After half an hour's work the grave-diggers found what they were looking for. A long leg bone was handed up from the trench and placed carefully on a blue plastic sheet.
Other bones were quickly uncovered and soon we could see the skeletal outline of a young man. He was called Enrique and was killed here on April 15th by an Indonesian Army (TNI) soldier called Tobias, according to four East Timorese witnesses present, Dameo, Augusto, Jose and Zakhay.
On that day, they said, the TNI and police surrounded the little beach and chased three independence supporters towards the sea.
Two were stabbed to death by a policeman called Francisco. The third, Enrique, tried to swim for his life, said Dameo. The soldier shot him dead in the water. The body floated ashore next day and local people buried the three victims under the mound.
There are 70 such sites in East Timor where people claim that the remains of innocent people slaughtered by pro-Jakarta militias and their army backers are located, according to Mr John Harvey of the British Royal Military Police special investigation branch who was observing the exhumation on Saturday.
Some 46 sites have already been visited and where necessary dug up, said Mr Harvey, who is head of a team of 12 officers from the international force in East Timor (Interfet) given the huge task of investigating allegations of human rights abuses in advance of a United Nations Human Rights investigation team. So far they have recovered 95 bodies, said Mr Harvey, with the biggest single discovery being that of 10 corpses in a truck near Dili on September 9th. The British police officer said the confirmed death toll in East Timor was now in the "lower hundreds" and would probably end up in the "upper hundreds". This is much less than earlier predictions of many thousands dead, indicating either that earlier accounts were misreported or exaggerated, or that the militias and TNI have managed to get rid of much of the evidence. Maj Sean O'Connell, the Australian OC of the military police unit in East Timor, illustrated how estimates of killings sometimes got exaggerated.

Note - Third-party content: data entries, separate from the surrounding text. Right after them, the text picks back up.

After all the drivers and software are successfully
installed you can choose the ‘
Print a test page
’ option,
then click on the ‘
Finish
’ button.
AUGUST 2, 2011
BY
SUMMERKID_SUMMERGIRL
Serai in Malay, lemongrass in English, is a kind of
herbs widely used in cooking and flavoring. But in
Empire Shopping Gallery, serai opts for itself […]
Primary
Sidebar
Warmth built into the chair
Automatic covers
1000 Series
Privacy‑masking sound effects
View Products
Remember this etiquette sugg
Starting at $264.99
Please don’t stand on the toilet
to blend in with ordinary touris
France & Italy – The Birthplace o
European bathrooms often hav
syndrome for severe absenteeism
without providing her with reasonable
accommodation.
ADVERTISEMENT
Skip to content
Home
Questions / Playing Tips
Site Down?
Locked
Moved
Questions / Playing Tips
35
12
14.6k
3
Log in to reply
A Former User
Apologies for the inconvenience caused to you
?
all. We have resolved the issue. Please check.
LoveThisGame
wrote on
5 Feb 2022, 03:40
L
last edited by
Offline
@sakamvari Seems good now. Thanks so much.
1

He said they had received reports of 700 people being pushed over a cliff at Liquica, but they found the numbers were coming from different sources and being added up. "It is more likely that the true figure is 10 to 20," he said.

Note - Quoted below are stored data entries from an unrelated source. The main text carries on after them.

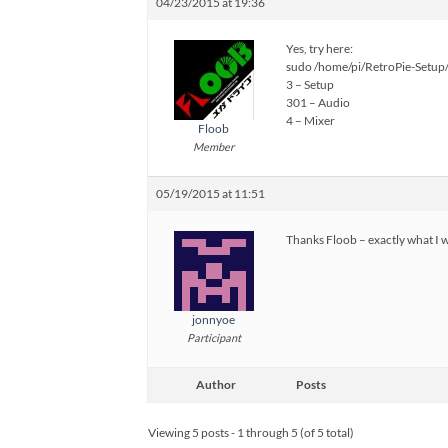
04/23/2015 at 19:36
Yes, try here:
sudo /home/pi/RetroPie-Setup/
3 – Setup
301 – Audio
4 – Mixer
Floob
Member
05/19/2015 at 11:51
Thanks Floob – exactly what I w
jonnyoe
Participant
Author
Posts
Viewing 5 posts - 1 through 5 (of 5 total)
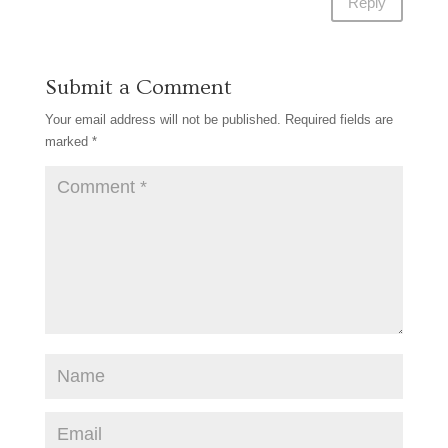
Reply
Submit a Comment
Your email address will not be published.
Required fields are
marked
*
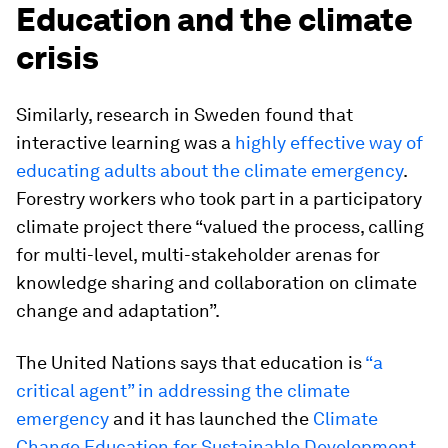
Education and the climate
crisis
Similarly, research in Sweden found that
interactive learning was a
highly effective way of
educating adults about the climate emergency
.
Forestry workers who took part in a participatory
climate project there “valued the process, calling
for multi-level, multi-stakeholder arenas for
knowledge sharing and collaboration on climate
change and adaptation”.
The United Nations says that education is
“a
critical agent” in addressing the climate
emergency
and it has launched the
Climate
Change Education for Sustainable Development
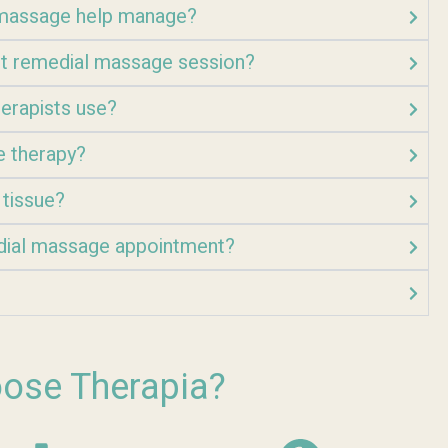
l massage help manage?
rst remedial massage session?
erapists use?
e therapy?
 tissue?
dial massage appointment?
ose Therapia?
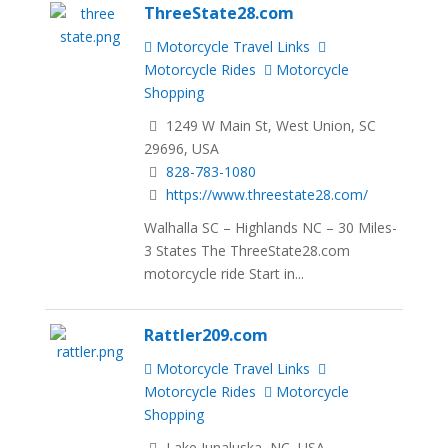
ThreeState28.com
Motorcycle Travel Links
Motorcycle Rides
Motorcycle
Shopping
1249 W Main St, West Union, SC
29696, USA
828-783-1080
https://www.threestate28.com/
Walhalla SC – Highlands NC – 30 Miles-
3 States The ThreeState28.com
motorcycle ride Start in...
Rattler209.com
Motorcycle Travel Links
Motorcycle Rides
Motorcycle
Shopping
Lake Junaluska, NC, USA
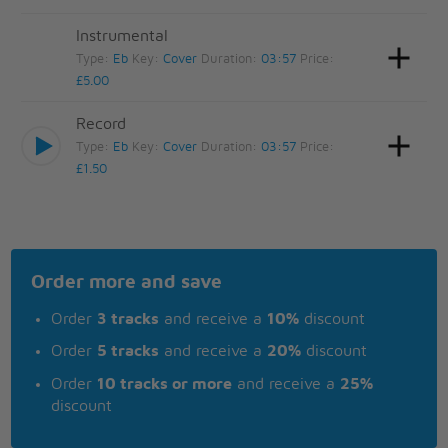
Instrumental
Type:
Eb
Key:
Cover
Duration:
03:57
Price:
£5.00
Record
Type:
Eb
Key:
Cover
Duration:
03:57
Price:
£1.50
Order more and save
Order
3 tracks
and receive a
10%
discount
Order
5 tracks
and receive a
20%
discount
Order
10 tracks or more
and receive a
25%
discount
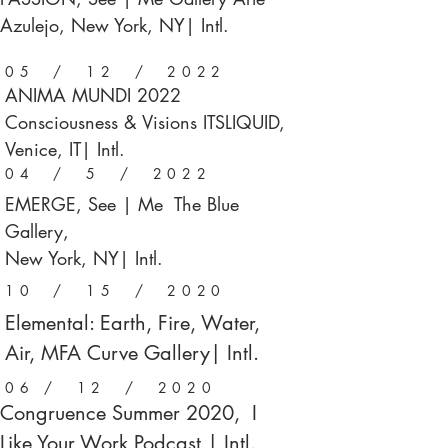
Azulejo, New York, NY| Intl.
05 / 12 / 2022
ANIMA MUNDI 2022
Consciousness & Visions ITSLIQUID,
Venice, IT| Intl.
04 / 5 / 2022
EMERGE, See | Me The Blue
Gallery,
New York, NY| Intl.
10 / 15 / 2020
Elemental: Earth, Fire, Water,
Air, MFA Curve Gallery| Intl.
06 / 12 / 2020
Congruence Summer 2020, I
Like Your Work Podcast | Intl.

There are many similar examples. On September 23rd I saw a body in a well at the Dili home of the independence figure Manuel Carascalao. It was impossible to tell if more corpses lay below but locals claimed 20 had been dumped there and this figure was widely cited. The well has now been emptied. It contained only one body.

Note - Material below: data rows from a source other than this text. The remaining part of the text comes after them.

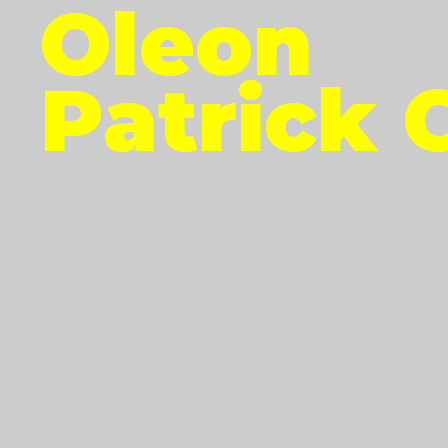
Oleon
Patrick 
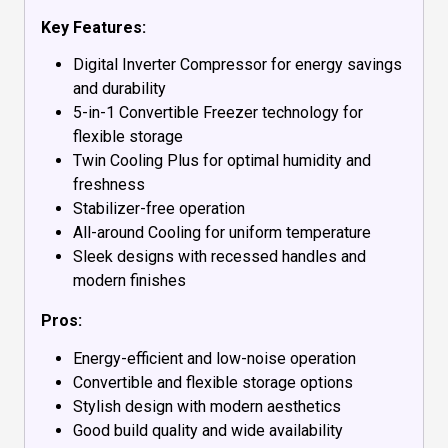
Key Features:
Digital Inverter Compressor for energy savings
and durability
5-in-1 Convertible Freezer technology for
flexible storage
Twin Cooling Plus for optimal humidity and
freshness
Stabilizer-free operation
All-around Cooling for uniform temperature
Sleek designs with recessed handles and
modern finishes
Pros:
Energy-efficient and low-noise operation
Convertible and flexible storage options
Stylish design with modern aesthetics
Good build quality and wide availability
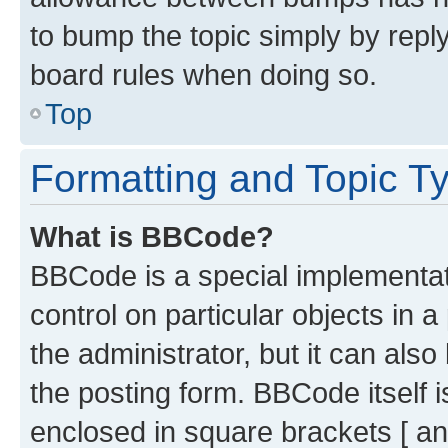
to bump the topic simply by reply
board rules when doing so.
Top
Formatting and Topic T
What is BBCode?
BBCode is a special implementati
control on particular objects in 
the administrator, but it can als
the posting form. BBCode itself i
enclosed in square brackets [ an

Many international accounts of a high death toll were based on a September 15th report from the East Timor International Support Centre in Darwin, whose honorary chairman is the Nobel Peace Prize winner, Dr Jose RamosHorta.
It concluded that it was likely that at least 5,000 people had been killed in East Timor and "it is fair to assume the figure is well over 50,000". It named as "confirmed dead" many people such as Father Francisco Barreto, head of Caritas in Dili, and Sister Margarida Paulo Soares, who later turned up alive.
Mr Sonny Imbaraj, the centre's media officer, said yesterday that one must take into account that the information was given to them at the height of the militia rampage, before Interfet went into East Timor. He maintains that the final total killed could still be several thousand. Thousands were cruelly forced out of East Timor. Jakarta authorities initially said 250,000 East Timorese had arrived in Indonesian West Timor but Mr Jaques Franquin, spokesperson for the UN High Commissioner for Refugees (UNHCR) told me in Dili that he doubted the figure was that high - and he was not sure all wanted to come back.
About 25,000 people had returned and he expected 1,000 a day for the next 30 days to arrive with the co-operation of the TNI, which he believed was now distancing itself from the militias.
Whatever the cause, almost six weeks after Interfet's arrival in East Timor, more than half the population has yet to return to their homes. No western agencies or reporters have been allowed to investigate reports of atrocities at West Timor camps.